The Relentless Revolution: A History of Capitalism is a 2010 non-fiction book by American historian and author Joyce Appleby.

The book provides an analysis of the rise and evolution of capitalism over the course of centuries. Appleby argues that capitalism was not an inevitable extension of human nature, as figures like Adam Smith suggested, but a break from the prevailing scarcity of 4,000 years of agricultural societies. She traces its origins primarily to commercial and mercantile changes in Dutch and British history before its global expansion.

==Content==
The book is an analysis of the rise of capitalism on a global basis and how it has changed, mutated and reinvented itself in a number of ways over the course of centuries. She argues that capitalism was a break from a set of circumstances that had prevailed over the course of 4,000 years and thus must be interpreted as a process of historical change rather than as an inevitable extension of human nature on the lines asserted by Adam Smith. It has its roots in changes in mercantile and commercial activity chiefly located in a certain period in Dutch and then British history (and then on to American history) before expanding across the world in various forms.

Appleby's examination of the history of capitalism begins with the pervasive scarcity of agricultural societies up to the 16th century, and then explores the European divergence away from that pattern from then onwards. As intimated in the title, Appleby's emphasis is upon capitalism as a dynamic force that relentlessly revolutionises itself and the world around it. It therefore has a propulsive force which distinguishes it from the activity of commerce which, she argues, goes back at least as far as Hammurabi, and is distinct from the larger and more profound force of capitalism as she characterises it.

She references other thinkers on a critical basis; for example, in the case of Karl Marx she argues that he was right to conceive of ways in which capital could have been better used but was wrong in failing to see the negative side of communism.
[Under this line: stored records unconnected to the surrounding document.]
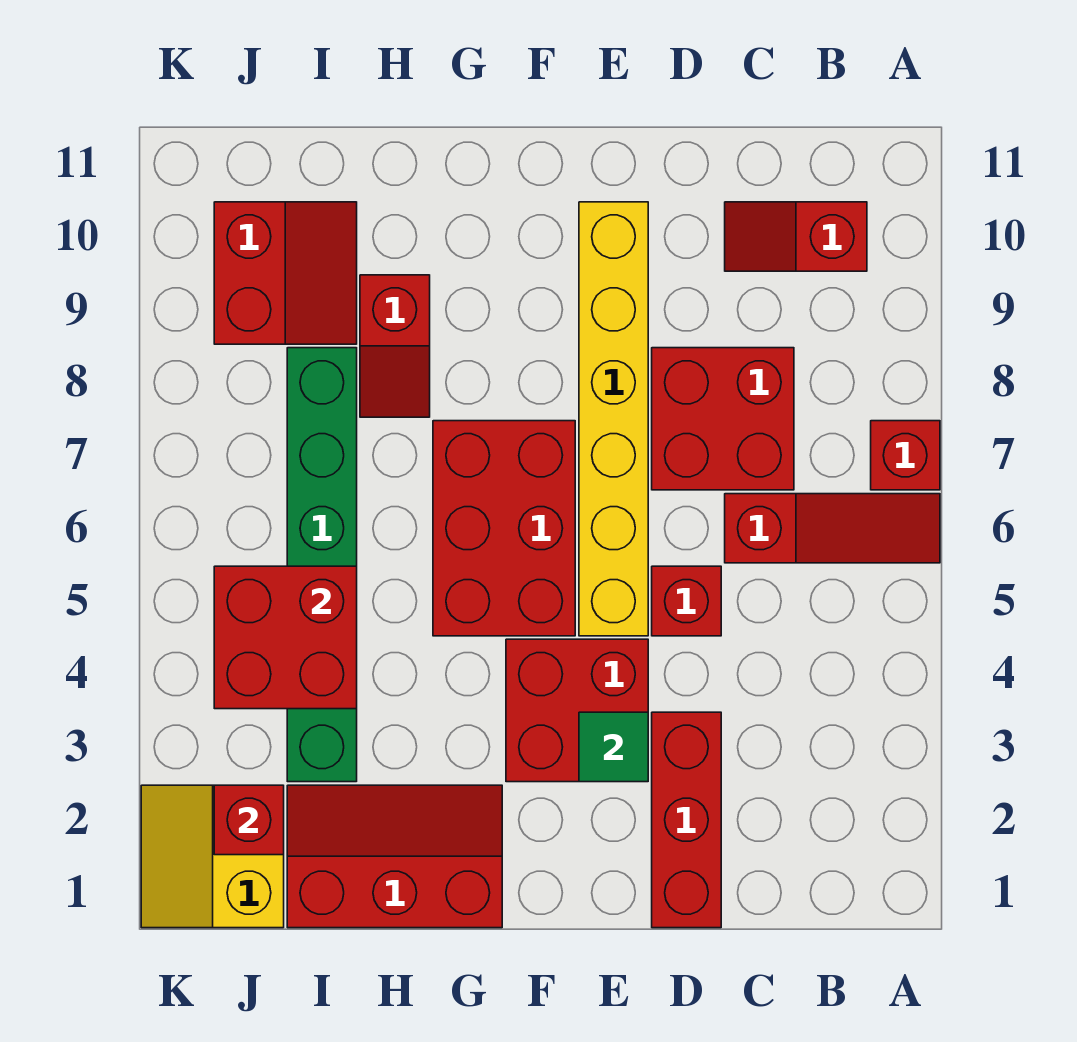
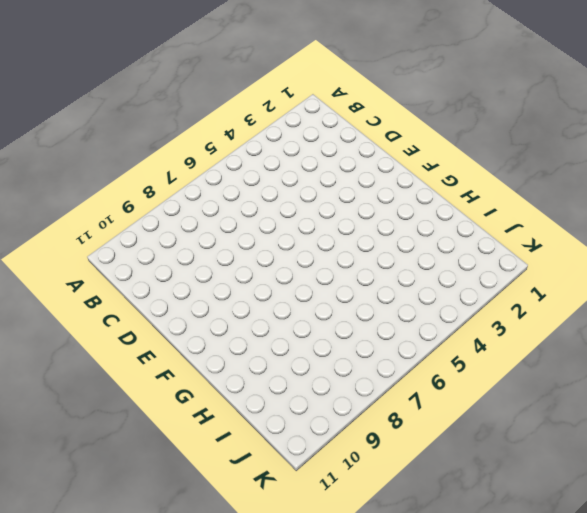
none -> red 1x3 slope [725,494,940,563]
none -> red 1x1 brick [871,421,940,490]
none -> red 1x2 slope [725,202,867,271]

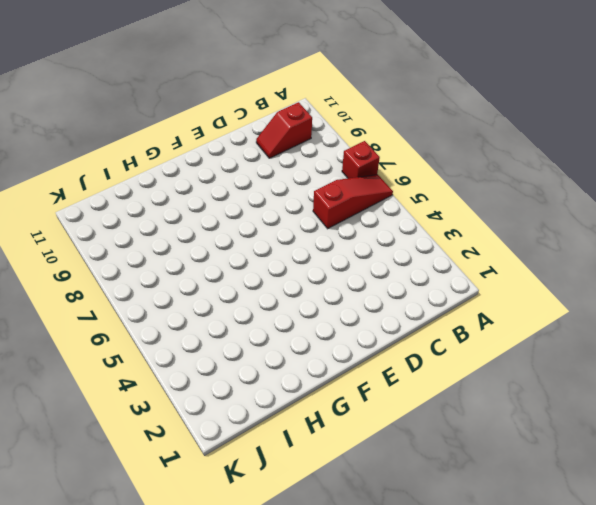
none -> red 2x2 brick [652,348,794,490]
none -> red 1x3 brick [652,712,721,928]
none -> red 1x1 brick [652,566,721,636]

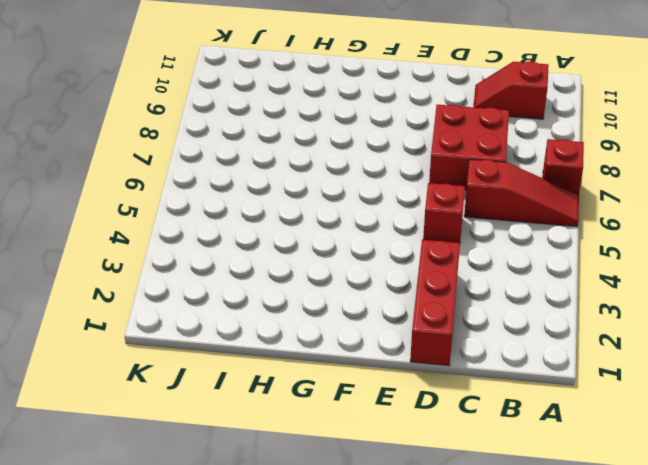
none -> red 2x2 brick [506,639,648,782]
none -> yellow 1x6 brick [579,202,648,636]
none -> red 2x3 brick [433,421,575,636]

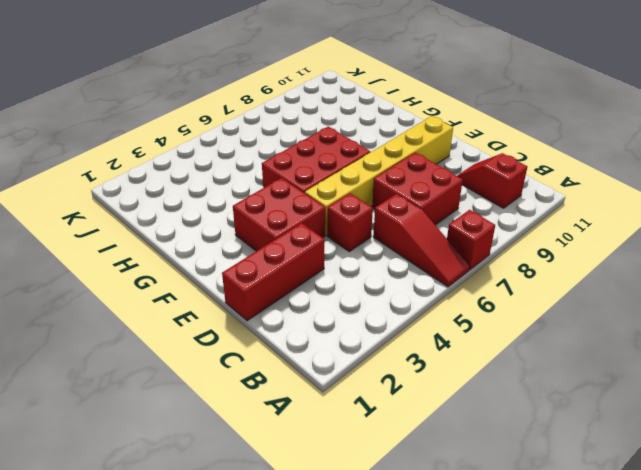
none -> red 2x3 slope [287,785,502,928]
none -> red 1x2 slope [360,275,430,417]
none -> green 1x6 brick [287,348,357,782]

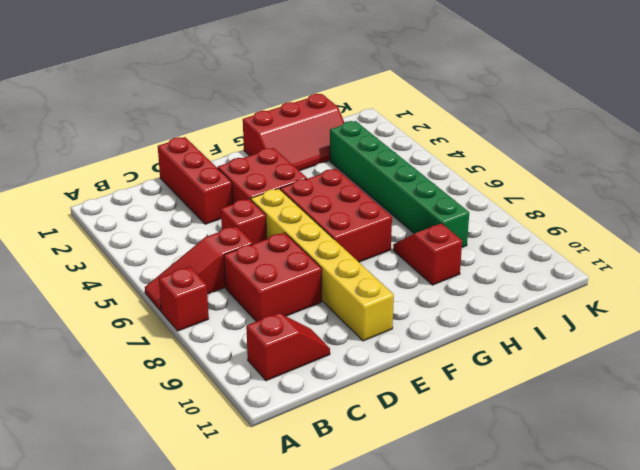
none -> red 2x2 slope [214,202,357,344]
none -> yellow 2x2 slope [141,785,284,928]
none -> green 1x1 tile [579,712,648,782]

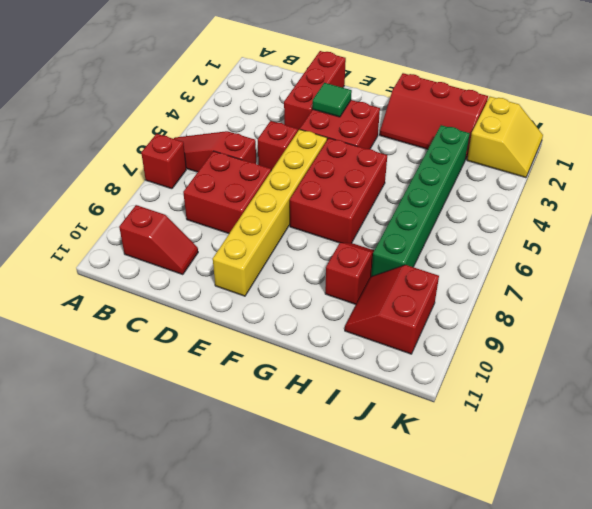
none -> red 2x2 brick [214,566,357,709]
none -> red 1x1 brick [214,785,284,855]

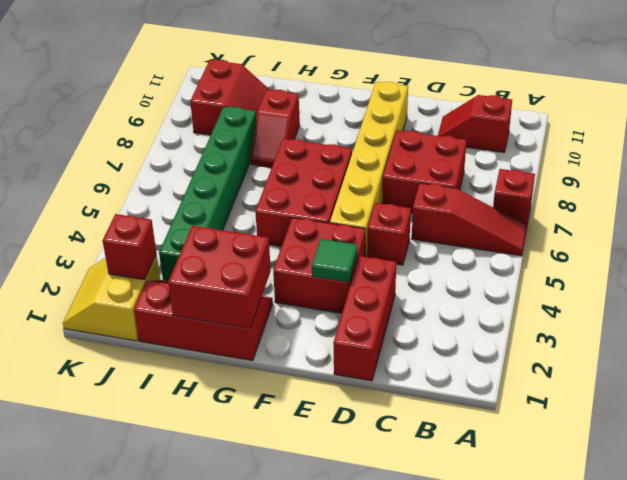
red 2x2 brick [168,226,271,328] -> red 2x2 brick moved to [214,566,357,709]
She also discusses the ideas of Joseph Schumpeter in arguing that capitalism might fail by destroying institutions that act as custodians to it, reflecting on this notion in light of the 2008 financial crisis. She cites Max Weber as being most influential to her view, emphasising “his emphasis on contingency and unintended consequences in the formation of capitalism."

She is broadly positive towards the dynamic nature of capitalism, describing figures such as Rockefeller, Vanderbilt, Carnegie, Zeiss or Krupp as "swashbuckling heroes of enterprise". However, there are themes within the work that raise fundamental questions about its equity, efficiency and longevity, notably its long-term use of fossil fuels and the problems of sustainability that face humanity now; the damaging effects of imperialism; and the danger of government and public interest being stymied by the strong private interests of the free market.

At the end of the book she discusses the rise of China and its particular form of statist capitalism.